Não é uma questão aí de hierarquia, é de separação de funções, qual é o papel de cada um. Então, a definição no processo final, se é culpado ou inocente, se a polícia agiu de modo correto, se o próprio MP agiu de modo correto, é do Poder Judiciário. Ele é o último que vai dizer se foi
ou não observada a lei. No caso do juiz de garantias também, mas veja a diferença. Antes, um juiz que atuasse no inquérito, como ele próprio atuava no processo, dificilmente ele ia falar que ele no inquérito atuou de modo errado. Porque ele próprio estaria reconhecendo um erro dele. Poderia acontecer, deveria acontecer, mas não é regra. Com a figura do juiz de garantia, como agora é outro juiz, ele pode dizer: “olha, esse juiz definiu uma medida de busca, mas não havia elementos para busca na época. Deferiu uma interceptação telefônica, mas não havia elementos para interceptação telefônica. Por isso que se fala que, antigamente, era só o tribunal que poderia rever a decisão, hoje não, dentro da própria instância você cria uma segunda possibilidade para defesa. Você dificulta a condenação de inocente. Esse é o principal objetivo
e é a questão correta da lei.

– Como ficou a regulamentação do CNJ a esse respeito?

Ainda não ficou. O CNJ está ouvindo, colhendo sugestões, ainda vai regulamentar, e o Supremo tem Adins (Ações Declaratórias de Inconstitucionalidade) já propostas por várias associações, inclusive com pedido específico apenas de prorrogação do prazo, para que, de fato, o Poder Judiciário possa se preparar para cumprir a lei. Porque a lei deixou várias interpretações, várias lacunas. Tudo isso e a estruturação do Poder Judiciário para mais essa figura demandam um tempo maior do que 30 dias, no recesso de fim de ano.

– Vai haver algum aumento de custo, salários, novos juízes? 

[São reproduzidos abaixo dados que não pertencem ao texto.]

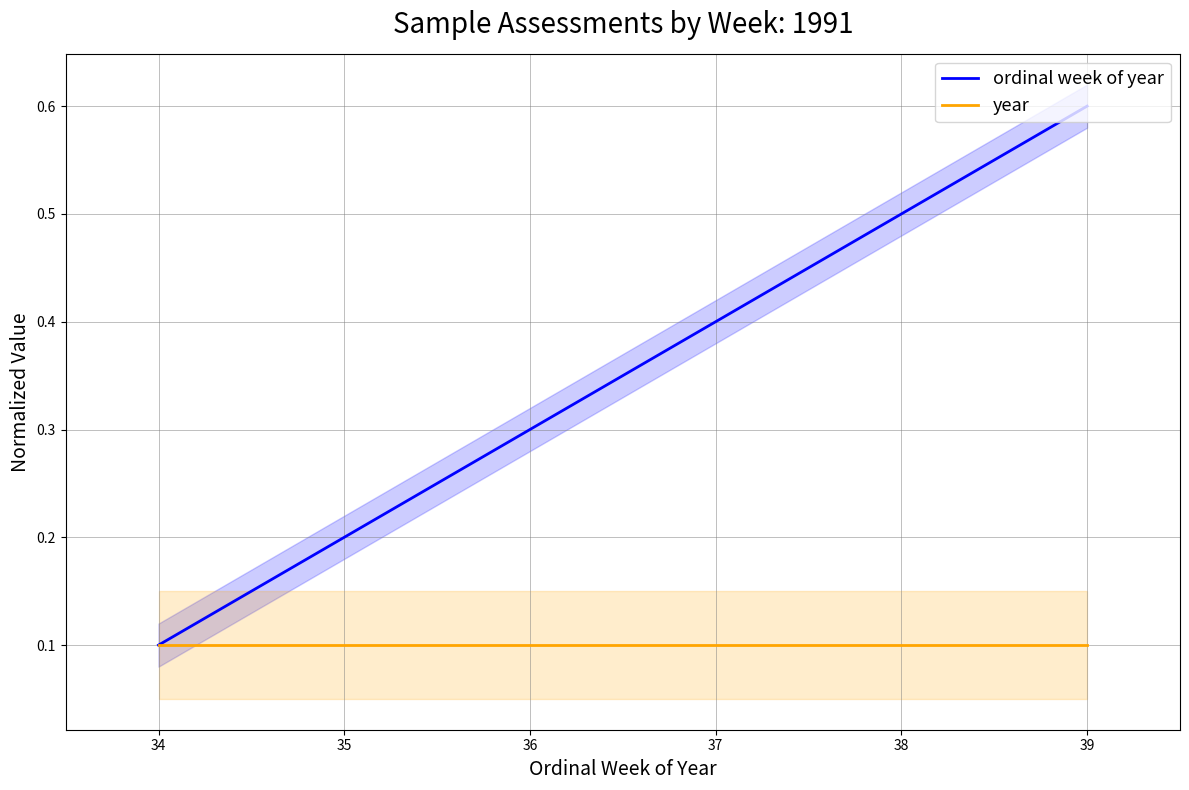

Is the value of year at 34 greater than the value of ordinal week of year at 39?

No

Em tese, não. Em tese, a estrutura vai ser a estrutura atual do Poder Judiciário. Vai ter um aumento de trabalho, de reorganizar a estrutura administrativa do Poder Judiciário, mas a lei não trouxe nenhuma gratificação, nenhum a criação de cargos novos. Trouxe apenas novas obrigações e um repaginamento da estrutura do processo penal.

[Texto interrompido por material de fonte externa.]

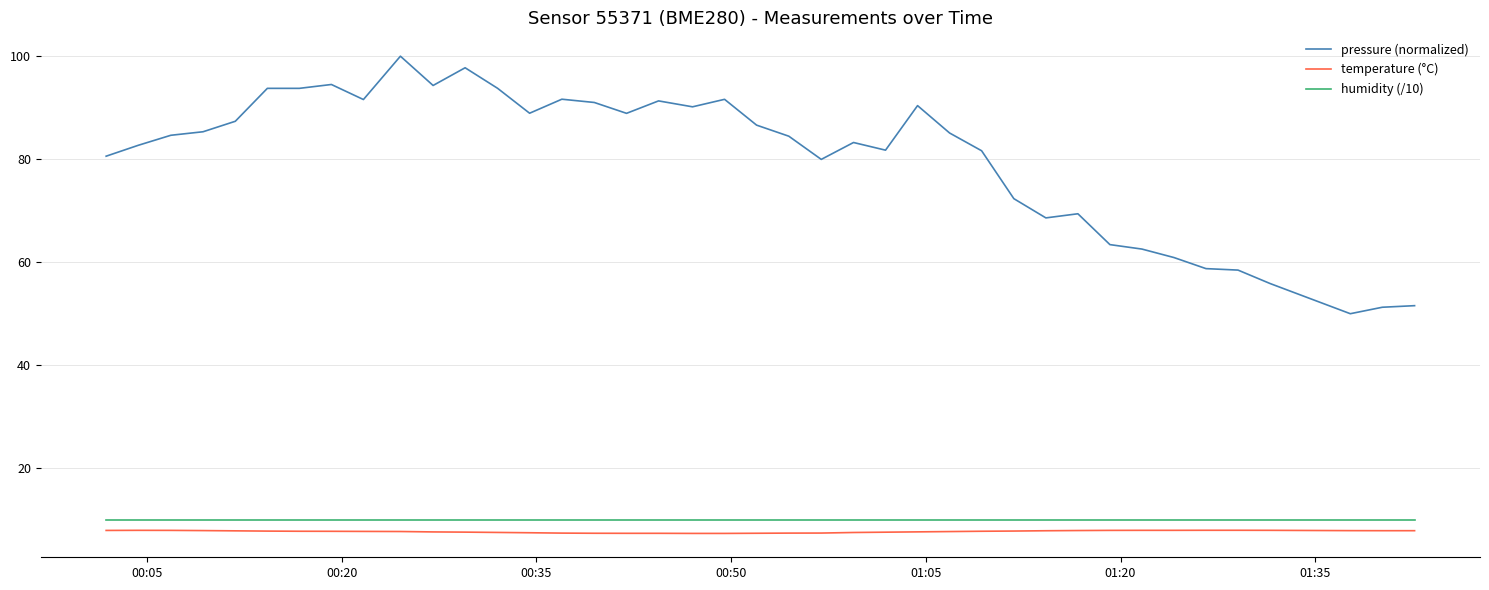

Which series has the largest total across all categories?

pressure (normalized)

– Essa lei retroage a processos que foram julgados? Na operação Lava Jato, por exemplo, alguns processos poderão ser revistos?

Veja, o que já foi julgado, com certeza não. A lei processual não retroage. Diferente da lei penal, mais benéfica, a lei processual não retroage para atingir a coisa julgada. Mas aquilo que está pendente de julgamento, aí vai ter uma discussão muito grande, porque para alguns ela é lei processual, tem que aplicar imediatamente e, portanto, os juízes que estão atuando agora na Lava Jato vão ter que ser alterados, quando for o processo, e para outros não, porque é uma regra nova de impedimento.

A figura do juiz de garantias só existe a partir da criação e da implementação pelos tribunais. Agora, quando alguém atuar como juiz de garantias, a partir dessa data, nas novas ações, essa pessoa não poderá atuar. A lei não poderia aplicar de modo imediato. Isso implicaria uma troca de acervo entre juízes, implicaria a criação de causas supervenientes de impedimento e suspeição, que seriam incompatíveis com o processo democrático.